Sala 426
La postura antifranquista de Eduardo Arroyo le obliga a exiliarse en Francia entre 1958 y 1976, momento en el que, recuperadas las libertades democráticas, decide regresar a España. Su obra, tanto durante los años de exilio como posteriormente, está marcada por una búsqueda identitaria en torno a lo que se consideraba como «lo español», idea que le sirve para ubicarse de forma crítica en una genealogía histórica. Arroyo se inscribe en el regreso de una figuración pictórica caracterizada por representar, desde la ironía, circunstancias políticas y culturales.
En la década de los sesenta, Arroyo trabaja en varias series comprometidas con la oposición al régimen franquista. En ese sentido, es sintomática la exposición 25 ans de paix, realizada en 1965 como contraposición a la campaña del mismo nombre que se había celebrado solo un año antes y con la que el régimen buscaba legitimarse, nacional e internacionalmente, como garante de la paz, la estabilidad y el progreso. La serie de Arroyo se presentó en una exposición en la galería André Schoeller, para cuyo catálogo-folleto se contó con el también exiliado Jorge Semprún, superviviente de Buchenwald y dirigente del Partido Comunista Español en Francia durante los años sesenta. Semprún, con quien Arroyo entabló en París una amistad de por vida, escribió el texto introductorio a la exposición, en el que tachaba de «mito oficial» estos supuestos 25 años de paz y daba cuenta del impacto que tuvo el proyecto publicitario franquista para el exilio español. El escritor analizaba la crítica que Arroyo estructuraba en relación a los mitos de la cultura española y vinculaba esta táctica con la recuperación de la historia, tan importante para el exilio. Sin embargo, como reconocía Semprún en su texto, esta estrategia de recuperación histórica no formaba parte de la construcción de la España contemporánea.

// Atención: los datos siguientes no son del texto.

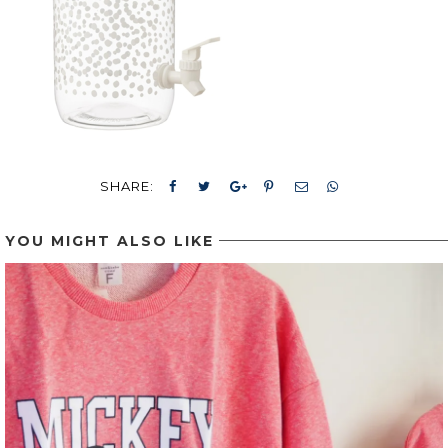
SHARE:
YOU MIGHT ALSO LIKE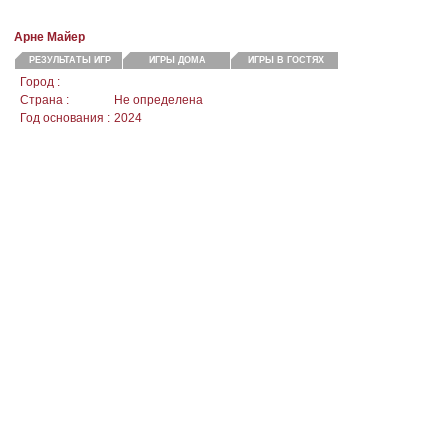
Арне Майер
РЕЗУЛЬТАТЫ ИГР
ИГРЫ ДОМА
ИГРЫ В ГОСТЯХ
Город :
Страна :
Не определена
Год основания :
2024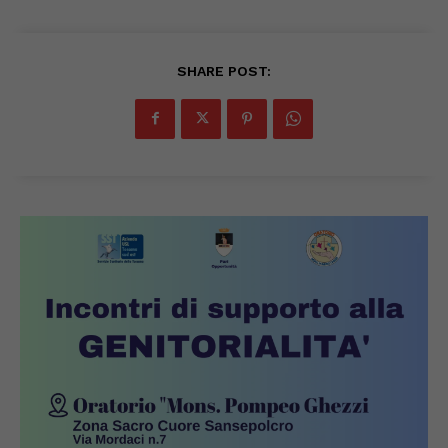
SHARE POST: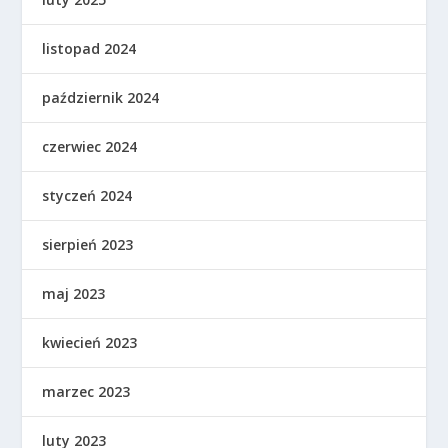
listopad 2024
październik 2024
czerwiec 2024
styczeń 2024
sierpień 2023
maj 2023
kwiecień 2023
marzec 2023
luty 2023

Precisamente, es en este sentido que la obra de Arroyo adquiere su importancia. Su pintura irreverente y su lucidez se levantan como contraposición a la España complaciente del desarrollismo y nos sitúan en el contexto de un nuevo tipo de figuración crítica que narra las transformaciones de lo social y lo moral producidas por la opresión, el consumo masivo y la influencia americana en España. Por otra parte, se debe tener en cuenta que, en el imaginario franquista, se había reivindicado la llamada «escuela tradicional española», invocando para sus propósitos a autores barrocos como Velázquez o El Greco. Son precisamente estas y otras figuras emblemáticas del arte español las que Arroyo retoma para sí, subvirtiendo el uso conservador que el régimen franquista había hecho de ellas.